▸ Metin Parçası

****************

Seçimler
Fotoğraf: Envato
DİSK'e bağlı Genel-İş Sendikası Genel Sekreteri Remzi Çalışkan, 4857 sayılı İş Kanunu'nun 25. maddesi gereğince Tanay'ı işten çıkarmak zorunda kaldıklarını söylemiş. Bianet'in haberine göre; "Taylan Tanay'ı tutuklu olduğu için çıkarmış değiliz. Kendisi Sosyal-İş üyesi olmamakla birlikte, Sosyal-İş ile toplu iş sözleşmemiz olduğu için, onu da sendika üyesi olarak sayarak normalde bir ayda iş akdini feshetmemiz gerekirken bunu yapmadık, bu durumu tolere ederek kendisini 180 gün ücretsiz izinli saydık ki tahliye edildiği takdirde işine geri dönebilsin. İşten çıkarmak istemiyorduk ancak sadece bir defa ücretsiz izin verebileceğimiz için başka bir şansımız kalmamıştı. Bağlı olduğumuz 4857 sayılı İş Kanunu'nun 25. maddesinde bir çalışanın tutuklanma halinde aynı kanunun 17. maddesinde belirtilen bildirim süresini aştığı takdirde iş akdinin feshedileceği yer alır.", demiş. İş Kanunu'nun ilgili maddesi, "süresi belirli olsun veya olmasın işveren, aşağıda yazılı hallerde iş sözleşmesini sürenin bitiminden önce veya bildirim süresini beklemeksizin feshedebilir", diyor. Sanırım açıklamada yer alan "feshedileceği" ifadesi ile yasanın içindeki "feshedilebilir" sözcüğü arasındaki farkı hepimiz biliyoruz.
Bunun üzerine sevgili Taylan Tanay DİSK Başkanı'na bir mektup yazmış. O mektubun bazı kısımlarını sizlerle paylaşmak istiyorum.
"AV. TAYLAN TANAY'DAN DİSK BAŞKANINA AÇIK MEKTUP!
Sayın Kani BEKO
Devrimci İşçi Sendikaları Konfederasyonu Başkanı
Genel Başkanlığını yürüttüğünüz GENEL - İŞ Sendikası'nda Ocak 2012 yılından itibaren kadrolu avukat olarak çalışmaktayken 2 Ağustos 2013 tarihinde "6 aylık tutukluluk" nedeniyle işten atıldım.

****************

▸ Kaynak Malzeme

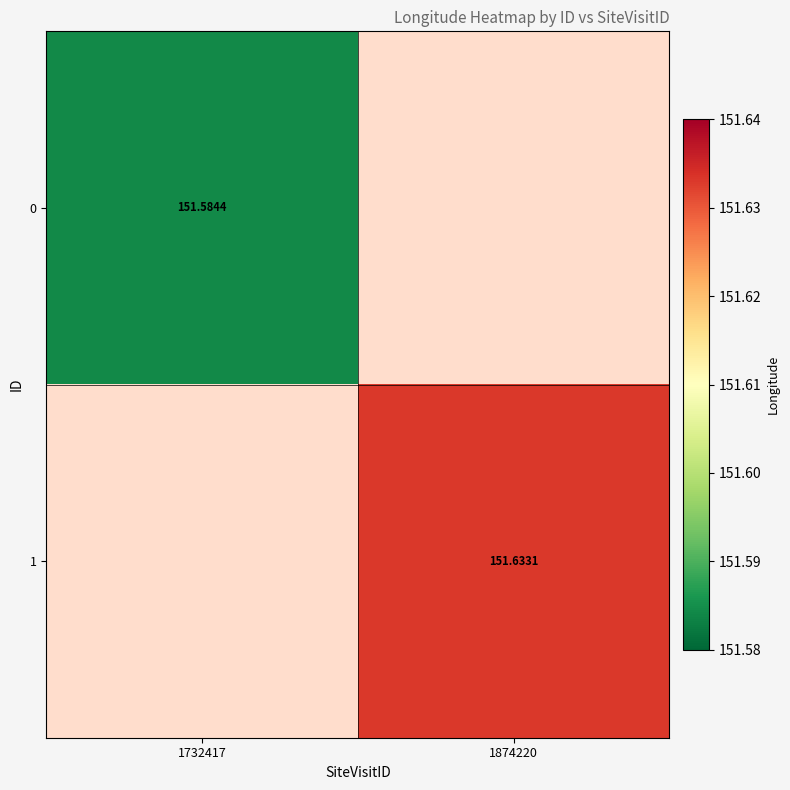

How many distinct data groups are displayed?

2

****************

▸ Görev Tanımı
Metinde adı geçen bütün kişileri ad ve soyadlarıyla listeleyin. Yanıt verirken satırları değil, yalnızca metni esas alın.

▸ Görev Sonucu
Remzi Çalışkan, Taylan Tanay, Kani Beko